▸ EXERCISE PROMPT: Copy every line of the items below character for character.
#####
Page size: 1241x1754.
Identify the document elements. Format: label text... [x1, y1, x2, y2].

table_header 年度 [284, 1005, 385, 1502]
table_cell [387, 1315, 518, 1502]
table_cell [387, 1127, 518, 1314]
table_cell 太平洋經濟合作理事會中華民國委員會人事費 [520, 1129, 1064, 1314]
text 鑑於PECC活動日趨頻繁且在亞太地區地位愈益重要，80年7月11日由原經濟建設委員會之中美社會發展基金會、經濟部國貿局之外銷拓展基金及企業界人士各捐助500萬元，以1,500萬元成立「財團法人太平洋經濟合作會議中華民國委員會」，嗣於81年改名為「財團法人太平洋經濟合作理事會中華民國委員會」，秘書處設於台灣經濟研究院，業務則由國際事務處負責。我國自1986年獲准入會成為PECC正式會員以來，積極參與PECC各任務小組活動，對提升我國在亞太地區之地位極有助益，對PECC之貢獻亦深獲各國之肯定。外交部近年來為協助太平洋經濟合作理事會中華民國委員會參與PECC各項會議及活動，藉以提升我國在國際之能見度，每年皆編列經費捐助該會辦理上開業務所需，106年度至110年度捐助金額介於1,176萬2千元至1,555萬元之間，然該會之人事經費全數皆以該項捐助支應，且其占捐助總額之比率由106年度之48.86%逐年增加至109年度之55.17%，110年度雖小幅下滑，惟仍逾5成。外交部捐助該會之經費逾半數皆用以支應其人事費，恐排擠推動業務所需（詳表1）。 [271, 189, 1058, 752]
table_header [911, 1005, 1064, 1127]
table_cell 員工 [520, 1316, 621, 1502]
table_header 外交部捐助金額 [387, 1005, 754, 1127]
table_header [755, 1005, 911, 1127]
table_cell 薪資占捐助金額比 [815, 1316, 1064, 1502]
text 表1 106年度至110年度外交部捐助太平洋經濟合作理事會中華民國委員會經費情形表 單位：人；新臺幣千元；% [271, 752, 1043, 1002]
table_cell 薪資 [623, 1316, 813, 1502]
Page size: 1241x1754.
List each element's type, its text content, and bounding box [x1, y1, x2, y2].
#####
▸ TASK ANSWER:
Page size: 1241x1754.
Identify the document elements. Format: label text... [x1, y1, x2, y2].

table_header 年度 [284, 1005, 385, 1502]
table_cell [387, 1315, 518, 1502]
table_cell [387, 1127, 518, 1314]
table_cell 太平洋經濟合作理事會中華民國委員會人事費 [520, 1129, 1064, 1314]
text 鑑於PECC活動日趨頻繁且在亞太地區地位愈益重要，80年7月11日由原經濟建設委員會之中美社會發展基金會、經濟部國貿局之外銷拓展基金及企業界人士各捐助500萬元，以1,500萬元成立「財團法人太平洋經濟合作會議中華民國委員會」，嗣於81年改名為「財團法人太平洋經濟合作理事會中華民國委員會」，秘書處設於台灣經濟研究院，業務則由國際事務處負責。我國自1986年獲准入會成為PECC正式會員以來，積極參與PECC各任務小組活動，對提升我國在亞太地區之地位極有助益，對PECC之貢獻亦深獲各國之肯定。外交部近年來為協助太平洋經濟合作理事會中華民國委員會參與PECC各項會議及活動，藉以提升我國在國際之能見度，每年皆編列經費捐助該會辦理上開業務所需，106年度至110年度捐助金額介於1,176萬2千元至1,555萬元之間，然該會之人事經費全數皆以該項捐助支應，且其占捐助總額之比率由106年度之48.86%逐年增加至109年度之55.17%，110年度雖小幅下滑，惟仍逾5成。外交部捐助該會之經費逾半數皆用以支應其人事費，恐排擠推動業務所需（詳表1）。 [271, 189, 1058, 752]
table_header [911, 1005, 1064, 1127]
table_cell 員工 [520, 1316, 621, 1502]
table_header 外交部捐助金額 [387, 1005, 754, 1127]
table_header [755, 1005, 911, 1127]
table_cell 薪資占捐助金額比 [815, 1316, 1064, 1502]
text 表1 106年度至110年度外交部捐助太平洋經濟合作理事會中華民國委員會經費情形表 單位：人；新臺幣千元；% [271, 752, 1043, 1002]
table_cell 薪資 [623, 1316, 813, 1502]
Page size: 1241x1754.
List each element's type, its text content, and bounding box [x1, y1, x2, y2].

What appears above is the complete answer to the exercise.